**Problem**: The answer is a single number: the count of lines in the records below that contain the word "held".

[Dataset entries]
==*==

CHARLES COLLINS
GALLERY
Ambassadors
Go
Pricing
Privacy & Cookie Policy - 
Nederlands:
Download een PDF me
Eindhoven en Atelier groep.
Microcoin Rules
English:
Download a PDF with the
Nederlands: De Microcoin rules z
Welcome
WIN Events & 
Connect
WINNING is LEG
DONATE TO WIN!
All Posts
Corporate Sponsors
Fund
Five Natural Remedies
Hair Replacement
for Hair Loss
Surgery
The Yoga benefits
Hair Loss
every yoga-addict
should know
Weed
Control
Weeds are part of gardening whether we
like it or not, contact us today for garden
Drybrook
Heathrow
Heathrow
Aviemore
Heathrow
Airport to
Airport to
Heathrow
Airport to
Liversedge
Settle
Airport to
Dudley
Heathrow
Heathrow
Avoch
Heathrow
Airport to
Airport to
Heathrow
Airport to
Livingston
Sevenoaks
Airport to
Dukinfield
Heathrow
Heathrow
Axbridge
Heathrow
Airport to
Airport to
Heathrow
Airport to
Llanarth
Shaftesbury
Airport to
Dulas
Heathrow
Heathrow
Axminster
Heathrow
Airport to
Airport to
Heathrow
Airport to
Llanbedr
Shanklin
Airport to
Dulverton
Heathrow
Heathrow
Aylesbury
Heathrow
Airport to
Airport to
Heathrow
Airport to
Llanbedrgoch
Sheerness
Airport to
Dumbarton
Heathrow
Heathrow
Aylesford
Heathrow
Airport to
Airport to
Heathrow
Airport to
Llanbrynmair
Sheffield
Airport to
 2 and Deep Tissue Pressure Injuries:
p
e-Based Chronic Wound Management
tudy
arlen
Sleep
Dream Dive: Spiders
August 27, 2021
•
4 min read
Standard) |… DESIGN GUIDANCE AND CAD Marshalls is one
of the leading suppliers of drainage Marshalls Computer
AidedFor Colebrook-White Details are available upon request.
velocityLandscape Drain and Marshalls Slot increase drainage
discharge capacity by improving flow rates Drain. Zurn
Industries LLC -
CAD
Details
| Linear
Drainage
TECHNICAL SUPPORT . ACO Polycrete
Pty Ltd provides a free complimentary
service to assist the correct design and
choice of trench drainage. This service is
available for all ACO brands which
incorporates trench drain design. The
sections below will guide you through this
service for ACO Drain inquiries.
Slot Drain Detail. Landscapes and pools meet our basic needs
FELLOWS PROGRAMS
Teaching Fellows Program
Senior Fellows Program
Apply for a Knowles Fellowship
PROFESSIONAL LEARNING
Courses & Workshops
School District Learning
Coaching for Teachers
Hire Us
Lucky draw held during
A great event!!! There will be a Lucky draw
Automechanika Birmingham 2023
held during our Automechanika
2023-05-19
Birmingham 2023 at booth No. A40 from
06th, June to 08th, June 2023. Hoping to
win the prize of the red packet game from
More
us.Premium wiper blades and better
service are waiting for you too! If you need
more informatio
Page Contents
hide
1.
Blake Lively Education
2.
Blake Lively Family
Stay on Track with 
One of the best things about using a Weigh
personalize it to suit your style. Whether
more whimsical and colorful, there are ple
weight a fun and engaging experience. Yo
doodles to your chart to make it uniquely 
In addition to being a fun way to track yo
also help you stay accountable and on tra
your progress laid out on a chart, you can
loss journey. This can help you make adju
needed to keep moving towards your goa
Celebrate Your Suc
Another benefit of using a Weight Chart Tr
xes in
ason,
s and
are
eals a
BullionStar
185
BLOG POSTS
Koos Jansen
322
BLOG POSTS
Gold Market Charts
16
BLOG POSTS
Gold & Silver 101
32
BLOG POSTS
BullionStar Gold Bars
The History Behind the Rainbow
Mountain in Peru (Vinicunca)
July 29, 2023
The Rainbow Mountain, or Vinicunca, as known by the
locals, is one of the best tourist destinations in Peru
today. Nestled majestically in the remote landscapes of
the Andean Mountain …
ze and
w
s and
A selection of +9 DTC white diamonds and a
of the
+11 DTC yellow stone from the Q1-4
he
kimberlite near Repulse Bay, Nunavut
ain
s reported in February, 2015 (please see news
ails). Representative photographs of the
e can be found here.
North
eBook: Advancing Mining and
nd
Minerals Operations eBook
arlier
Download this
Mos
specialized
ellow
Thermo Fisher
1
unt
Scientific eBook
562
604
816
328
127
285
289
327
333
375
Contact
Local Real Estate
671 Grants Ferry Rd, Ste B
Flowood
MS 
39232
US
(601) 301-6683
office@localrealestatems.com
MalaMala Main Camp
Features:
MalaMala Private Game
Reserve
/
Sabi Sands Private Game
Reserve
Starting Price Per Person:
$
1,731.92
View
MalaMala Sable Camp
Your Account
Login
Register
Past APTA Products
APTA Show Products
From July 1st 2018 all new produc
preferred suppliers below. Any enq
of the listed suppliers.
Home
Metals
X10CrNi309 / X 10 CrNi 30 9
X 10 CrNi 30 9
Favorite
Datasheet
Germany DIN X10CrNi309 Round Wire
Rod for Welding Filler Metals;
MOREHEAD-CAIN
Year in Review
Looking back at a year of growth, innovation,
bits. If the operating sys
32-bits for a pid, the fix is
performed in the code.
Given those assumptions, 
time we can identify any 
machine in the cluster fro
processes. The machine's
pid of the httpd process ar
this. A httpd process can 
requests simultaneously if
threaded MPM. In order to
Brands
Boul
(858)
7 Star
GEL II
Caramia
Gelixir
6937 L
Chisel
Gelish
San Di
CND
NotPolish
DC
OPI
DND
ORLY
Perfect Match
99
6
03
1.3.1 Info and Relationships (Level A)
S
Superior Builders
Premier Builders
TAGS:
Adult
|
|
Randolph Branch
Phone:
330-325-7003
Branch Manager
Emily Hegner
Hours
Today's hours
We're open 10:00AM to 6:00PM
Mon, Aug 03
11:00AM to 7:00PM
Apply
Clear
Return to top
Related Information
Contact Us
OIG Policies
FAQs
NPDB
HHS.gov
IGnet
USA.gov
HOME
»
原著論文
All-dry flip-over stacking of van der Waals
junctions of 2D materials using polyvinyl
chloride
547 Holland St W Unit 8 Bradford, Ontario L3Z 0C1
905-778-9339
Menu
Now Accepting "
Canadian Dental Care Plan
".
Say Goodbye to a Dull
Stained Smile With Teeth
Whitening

==*==

**Result**: 2